## Ordem de serviço 1
Enumere, sem repetições, todos os países e continentes mencionados pelo nome no trecho selecionado.
## Ordem de serviço 2
De acordo com o trecho selecionado, em qual instituição Peter Fry se tornou um dissidente?
## Ordem de serviço 3
Transcreva literalmente a parte do trecho selecionado que começa em "A trajetória de" e segue até "em especial este.".

***** Trecho selecionado

Voltemos a Peter: “Estas ideias, evidentemente, concordam com a crença, cada vez mais difundida pelo neoliberalismo, de que as estruturas do Estado devem ser reduzidas para permitir a descentralização e o aumento da autonomia das ‘comunidades locais’. O novo foco na descentralização e na ‘tradição’, portanto, não é difícil de ser financiado” (p. 78). E aí Moçambique se encheu de antropólogos ongueiros que codificavam (nem sempre de maneira correta) as “tradições” e transformavam-na em normas. As lideranças tradicionais (chefes de tribos, curandeiros etc.) eram cooptadas com rios de dinheiro vindo de fora; e, em vez de dar medicina ocidental aos moçambicanos, os curandeiros é quem ganhavam o dinheiro – ainda que o curandeirismo tenha existido desde sempre, sem precisar de grandes somas.
Depois de anos sendo tocado por essa moderníssima agenda, Moçambique não se tornou exatamente um lugar próspero e desenvolvido.
A trajetória de Peter Fry, que se tornou um dissidente dentro da Fundação Ford, sem nunca manifestar a crença em suas más intenções ou nas más intenções das potências ocidentais, torna ainda mais interessante o fato de que as coisas descritas por ele se encaixam na tese de Lorenzo Carrasco segundo a qual as oligarquias do primeiro mundo querem estabelecer um apartheid tecnológico, replicando mundo afora o colonialismo praticado na África. Além do livro Máfia Verde (ed. Capax Dei), recomendo os seus textos publicados nesta Gazeta, em especial este.
Mas voltemos à vaca fria, que são as igrejas caça-níquel. Tal como no Brasil, tais igrejas dispararam em Moçambique sob os auspícios do neoliberalismo; e, tal como no Brasil, elas o fizeram opondo-se à “macumba”, o que as colocou em choque com o neoesquerdismo multiculturalista patrocinado pelas elites.
O catolicismo é cético quanto à feitiçaria; por isso, ao contrário dos protestantes, não se deu ao trabalho de persegui-lo nos países que formou. As mandingas pagãs são vistas como coisa do populacho, não como coisa do demônio. Na Europa, o paganismo já havia perdido muita força quando apareceu o protestantismo. No Brasil e em Moçambique, porém, as novas denominações protestantes assumiram a forma da macumba, de modo que surgiu uma verdadeira “magia branca” cristã, que fica combatendo as mandingas tradicionais como "magia negra".

**********
***** Trechos de dados

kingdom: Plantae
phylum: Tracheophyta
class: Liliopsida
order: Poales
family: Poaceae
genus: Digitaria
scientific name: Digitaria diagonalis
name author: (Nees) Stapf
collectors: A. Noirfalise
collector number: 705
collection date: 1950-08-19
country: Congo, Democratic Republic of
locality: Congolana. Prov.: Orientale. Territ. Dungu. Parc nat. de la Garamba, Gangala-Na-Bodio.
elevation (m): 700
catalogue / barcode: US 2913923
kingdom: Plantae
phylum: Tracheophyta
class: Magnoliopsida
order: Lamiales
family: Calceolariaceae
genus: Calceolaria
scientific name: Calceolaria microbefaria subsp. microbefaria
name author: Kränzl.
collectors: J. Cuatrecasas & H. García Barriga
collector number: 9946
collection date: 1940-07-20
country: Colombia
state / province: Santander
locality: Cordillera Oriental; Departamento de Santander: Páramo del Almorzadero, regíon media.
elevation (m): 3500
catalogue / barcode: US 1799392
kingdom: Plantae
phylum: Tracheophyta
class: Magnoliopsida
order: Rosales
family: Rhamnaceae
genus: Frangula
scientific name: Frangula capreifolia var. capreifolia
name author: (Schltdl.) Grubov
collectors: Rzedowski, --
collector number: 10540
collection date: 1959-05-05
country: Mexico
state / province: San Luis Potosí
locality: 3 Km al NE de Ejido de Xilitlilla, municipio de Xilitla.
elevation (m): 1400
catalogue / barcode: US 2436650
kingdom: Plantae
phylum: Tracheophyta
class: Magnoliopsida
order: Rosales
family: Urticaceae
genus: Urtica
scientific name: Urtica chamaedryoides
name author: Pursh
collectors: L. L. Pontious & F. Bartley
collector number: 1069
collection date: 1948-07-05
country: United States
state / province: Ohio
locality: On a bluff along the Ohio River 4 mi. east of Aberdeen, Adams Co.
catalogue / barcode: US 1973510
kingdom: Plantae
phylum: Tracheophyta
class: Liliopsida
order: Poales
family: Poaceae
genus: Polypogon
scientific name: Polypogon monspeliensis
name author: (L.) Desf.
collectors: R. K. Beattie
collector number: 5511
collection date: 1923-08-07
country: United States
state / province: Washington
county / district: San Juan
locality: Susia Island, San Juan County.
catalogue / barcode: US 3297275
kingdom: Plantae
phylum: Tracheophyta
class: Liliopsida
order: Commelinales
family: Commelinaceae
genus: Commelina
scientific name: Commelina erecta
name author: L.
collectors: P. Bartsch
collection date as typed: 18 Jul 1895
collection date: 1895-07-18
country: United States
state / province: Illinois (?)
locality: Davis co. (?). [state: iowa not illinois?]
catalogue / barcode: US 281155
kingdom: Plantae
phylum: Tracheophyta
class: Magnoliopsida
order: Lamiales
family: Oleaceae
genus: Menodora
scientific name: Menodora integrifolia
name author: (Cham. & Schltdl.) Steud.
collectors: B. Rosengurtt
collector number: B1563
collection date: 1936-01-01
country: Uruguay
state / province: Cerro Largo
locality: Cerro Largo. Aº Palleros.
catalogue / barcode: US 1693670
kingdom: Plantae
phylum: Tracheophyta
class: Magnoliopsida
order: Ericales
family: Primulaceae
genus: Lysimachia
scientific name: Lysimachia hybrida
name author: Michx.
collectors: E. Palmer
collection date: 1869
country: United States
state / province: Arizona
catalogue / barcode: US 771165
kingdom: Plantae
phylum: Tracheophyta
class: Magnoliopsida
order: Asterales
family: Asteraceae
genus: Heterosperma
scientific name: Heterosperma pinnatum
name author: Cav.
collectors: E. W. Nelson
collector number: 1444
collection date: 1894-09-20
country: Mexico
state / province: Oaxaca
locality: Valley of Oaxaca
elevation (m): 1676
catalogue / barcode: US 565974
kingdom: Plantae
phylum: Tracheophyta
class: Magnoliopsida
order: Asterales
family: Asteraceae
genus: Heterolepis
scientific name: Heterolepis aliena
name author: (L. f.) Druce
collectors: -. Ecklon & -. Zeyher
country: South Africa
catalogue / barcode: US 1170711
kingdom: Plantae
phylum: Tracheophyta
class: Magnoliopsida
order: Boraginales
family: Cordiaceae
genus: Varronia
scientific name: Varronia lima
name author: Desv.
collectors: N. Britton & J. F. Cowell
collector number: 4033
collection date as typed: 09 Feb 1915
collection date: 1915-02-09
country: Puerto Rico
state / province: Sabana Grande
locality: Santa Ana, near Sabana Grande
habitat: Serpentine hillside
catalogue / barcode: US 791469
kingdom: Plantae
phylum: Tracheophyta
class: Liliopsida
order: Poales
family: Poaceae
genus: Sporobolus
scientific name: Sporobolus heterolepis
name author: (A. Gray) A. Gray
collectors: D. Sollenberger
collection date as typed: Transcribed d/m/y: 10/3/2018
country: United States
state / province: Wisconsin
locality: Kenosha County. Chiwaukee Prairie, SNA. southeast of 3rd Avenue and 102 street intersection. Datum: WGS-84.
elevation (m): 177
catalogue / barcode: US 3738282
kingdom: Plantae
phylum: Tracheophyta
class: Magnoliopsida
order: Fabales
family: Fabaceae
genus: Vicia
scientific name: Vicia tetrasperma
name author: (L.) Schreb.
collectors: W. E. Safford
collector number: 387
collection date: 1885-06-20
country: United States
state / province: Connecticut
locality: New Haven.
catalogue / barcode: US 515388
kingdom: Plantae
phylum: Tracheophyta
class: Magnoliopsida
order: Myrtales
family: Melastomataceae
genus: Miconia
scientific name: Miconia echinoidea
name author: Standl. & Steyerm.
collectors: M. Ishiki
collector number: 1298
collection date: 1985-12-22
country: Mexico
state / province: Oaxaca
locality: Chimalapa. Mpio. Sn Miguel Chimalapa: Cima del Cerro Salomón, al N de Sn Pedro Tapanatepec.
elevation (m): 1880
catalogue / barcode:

**********

## Resultado do exercício 1
Moçambique, África, Brasil, Europa

## Resultado do exercício 2
Na Fundação Ford.

## Resultado do exercício 3
A trajetória de Peter Fry, que se tornou um dissidente dentro da Fundação Ford, sem nunca manifestar a crença em suas más intenções ou nas más intenções das potências ocidentais, torna ainda mais interessante o fato de que as coisas descritas por ele se encaixam na tese de Lorenzo Carrasco segundo a qual as oligarquias do primeiro mundo querem estabelecer um apartheid tecnológico, replicando mundo afora o colonialismo praticado na África. Além do livro Máfia Verde (ed. Capax Dei), recomendo os seus textos publicados nesta Gazeta, em especial este.